Copy the part of the piece on Charles Rosen and Mendelssohn that starts with "There is so" and goes on through "so for music?".

--- start of Quoted passage ---

The death of the pianist and musicologist Charles Rosen (1927-2012) last month led to many tributes. While I have read and admired much of Rosen’s writing, he had a strange and unreasonable dislike of Mendelssohn’s music which led his thinking astray.
Famously, Rosen accuse d Mendelssohn of having invented “religous kitsch in music” (Rosen 1998, p. 590). By this Rosen meant that his music “neither expressed nor represented anything, but only stimulated in the listener the illusion of being present at a religious service. It created a feeling of pious devotion in the audience without making any awkward demands.” (p. 595).
There is so much wrong or contestable with this viewpoint that it is hard to know where to start. Rosen’s view is wrong because he is accusing Mendelssohn’s music of being insincere, a claim for which no unrefutable evidence could be given due to music’s abstract nature. Even for representational visual art, accusations of artistic insincerity are very difficult to support, as I noted when challenging Germaine Greer’s bad-tempered attack on pre-Raphaelite painting, here. How much more so for music?
Second, let us consider for a moment that phrase “awkward demands“. What could these demands possibly be? Does Rosen mean adherence to particular religious beliefs? Well, even if a composer were so minded (as say that devout Lutheran-Pietist composer JS Bach, or that Masonic composer WA Mozart, or that devout Roman Catholic composer James MacMillan, or that devout Russian Orthodox composer John Tavener could each be), again the abstract nature of music – even when coupled with words – makes a belief a difficult thing to demand.
Precisely how, one would wish Rosen to answer, could a musical performance demand adherence to particular religious beliefs of its listeners? One can attend Roman Catholic mass in any church on any Sunday in any western country and participate in singing hymns written by the devout Lutheran JS Bach and the devout Methodist Samuel Wesley, something that has been true for perhaps a century or more. For at least as long, congregations in Catholic Churches in Australia have sung one of the Four Great Anglican Hymns, “Hark, the Herald Angels Sing”, at Christmas midnight mass, with words by Charles Wesley and music by Mendelssohn. If music performed in religious services in denominational Christian churches does not require adherence to particular confessional systems, even on special religious occasions, why should music when performed in concert halls? One feels that Rosen should have got out more, and listened to some actual religious music as part of actual religious ceremonies in actual places of religious worship before accusing others of insincerity.

--- end of Quoted passage ---
--- start of Extracted information ---

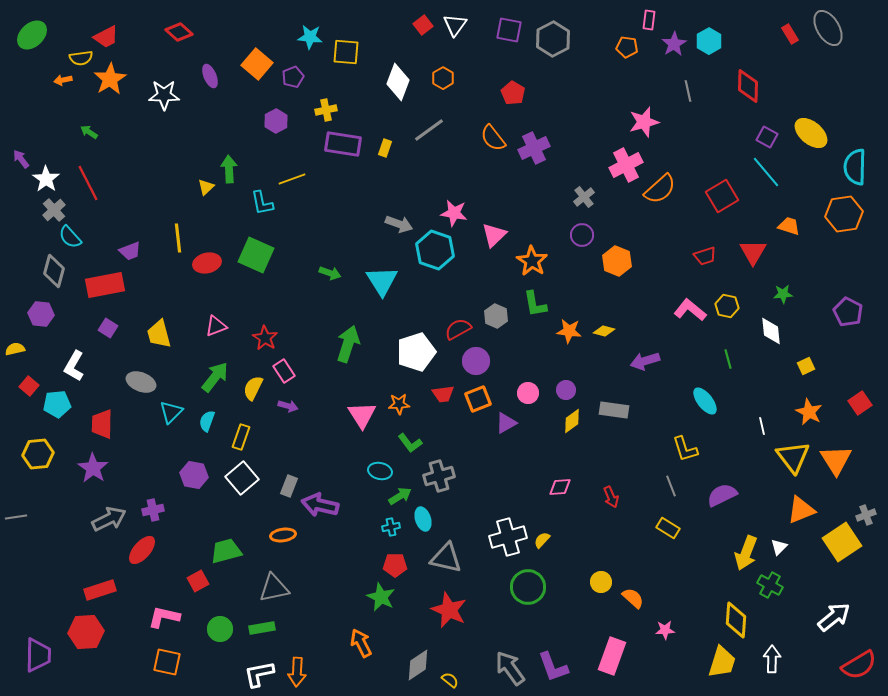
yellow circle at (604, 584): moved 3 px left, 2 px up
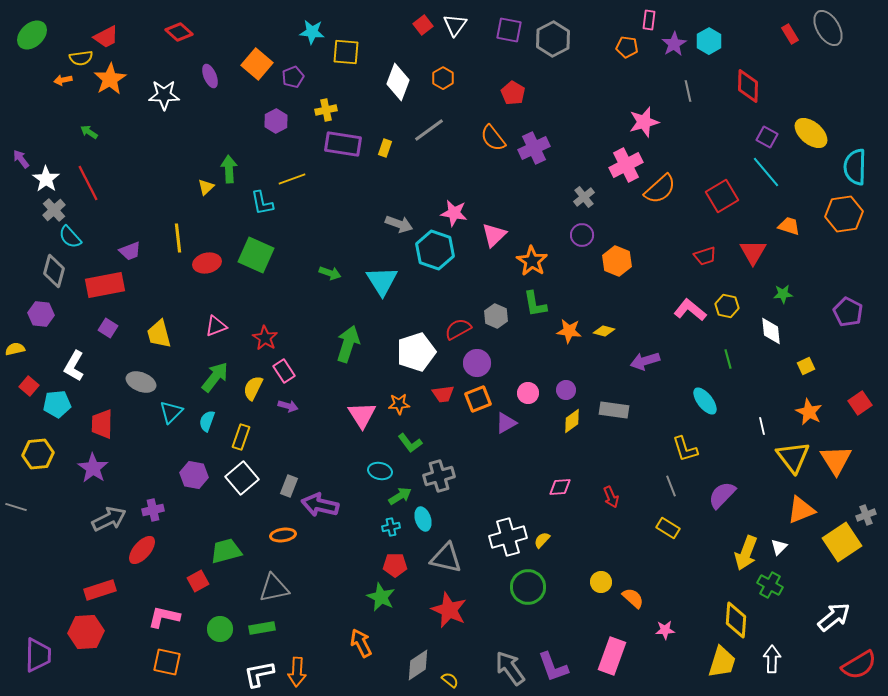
cyan star at (310, 37): moved 2 px right, 5 px up
purple circle at (476, 361): moved 1 px right, 2 px down
purple semicircle at (722, 495): rotated 20 degrees counterclockwise
gray line at (16, 517): moved 10 px up; rotated 25 degrees clockwise
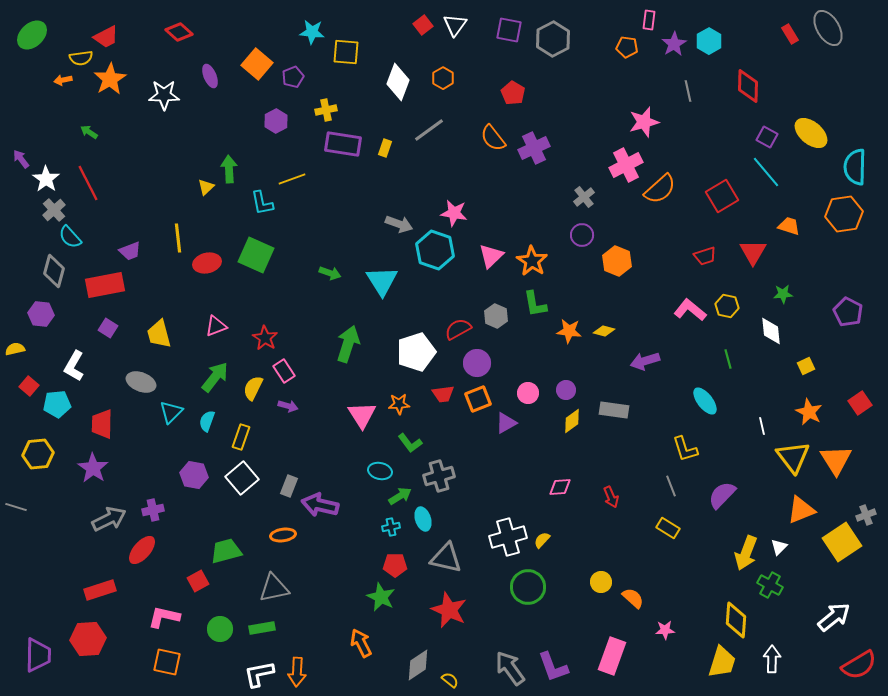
pink triangle at (494, 235): moved 3 px left, 21 px down
red hexagon at (86, 632): moved 2 px right, 7 px down
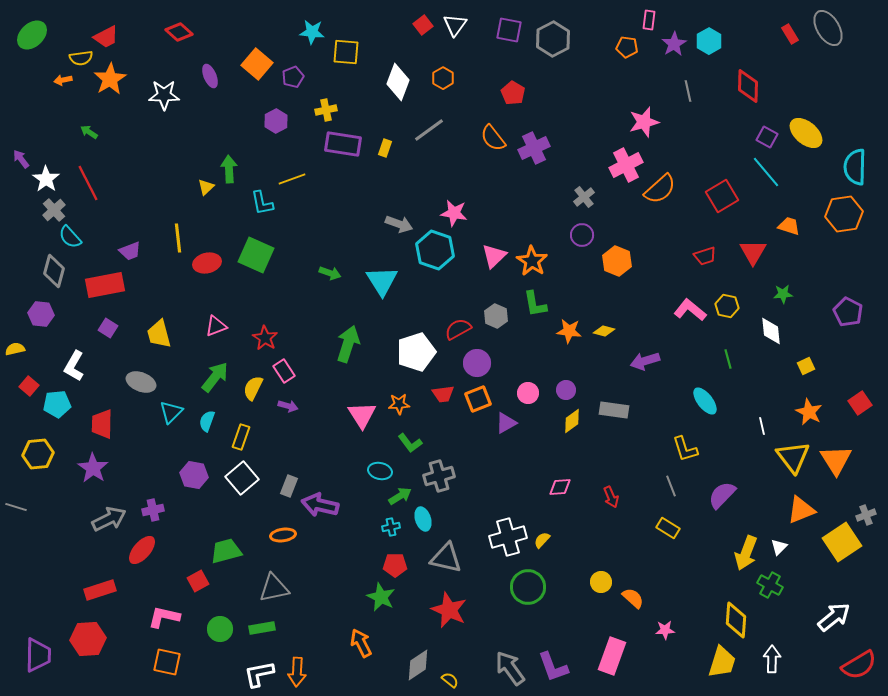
yellow ellipse at (811, 133): moved 5 px left
pink triangle at (491, 256): moved 3 px right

--- end of Extracted information ---

→ **Response for this exercise**
There is so much wrong or contestable with this viewpoint that it is hard to know where to start. Rosen’s view is wrong because he is accusing Mendelssohn’s music of being insincere, a claim for which no unrefutable evidence could be given due to music’s abstract nature. Even for representational visual art, accusations of artistic insincerity are very difficult to support, as I noted when challenging Germaine Greer’s bad-tempered attack on pre-Raphaelite painting, here. How much more so for music?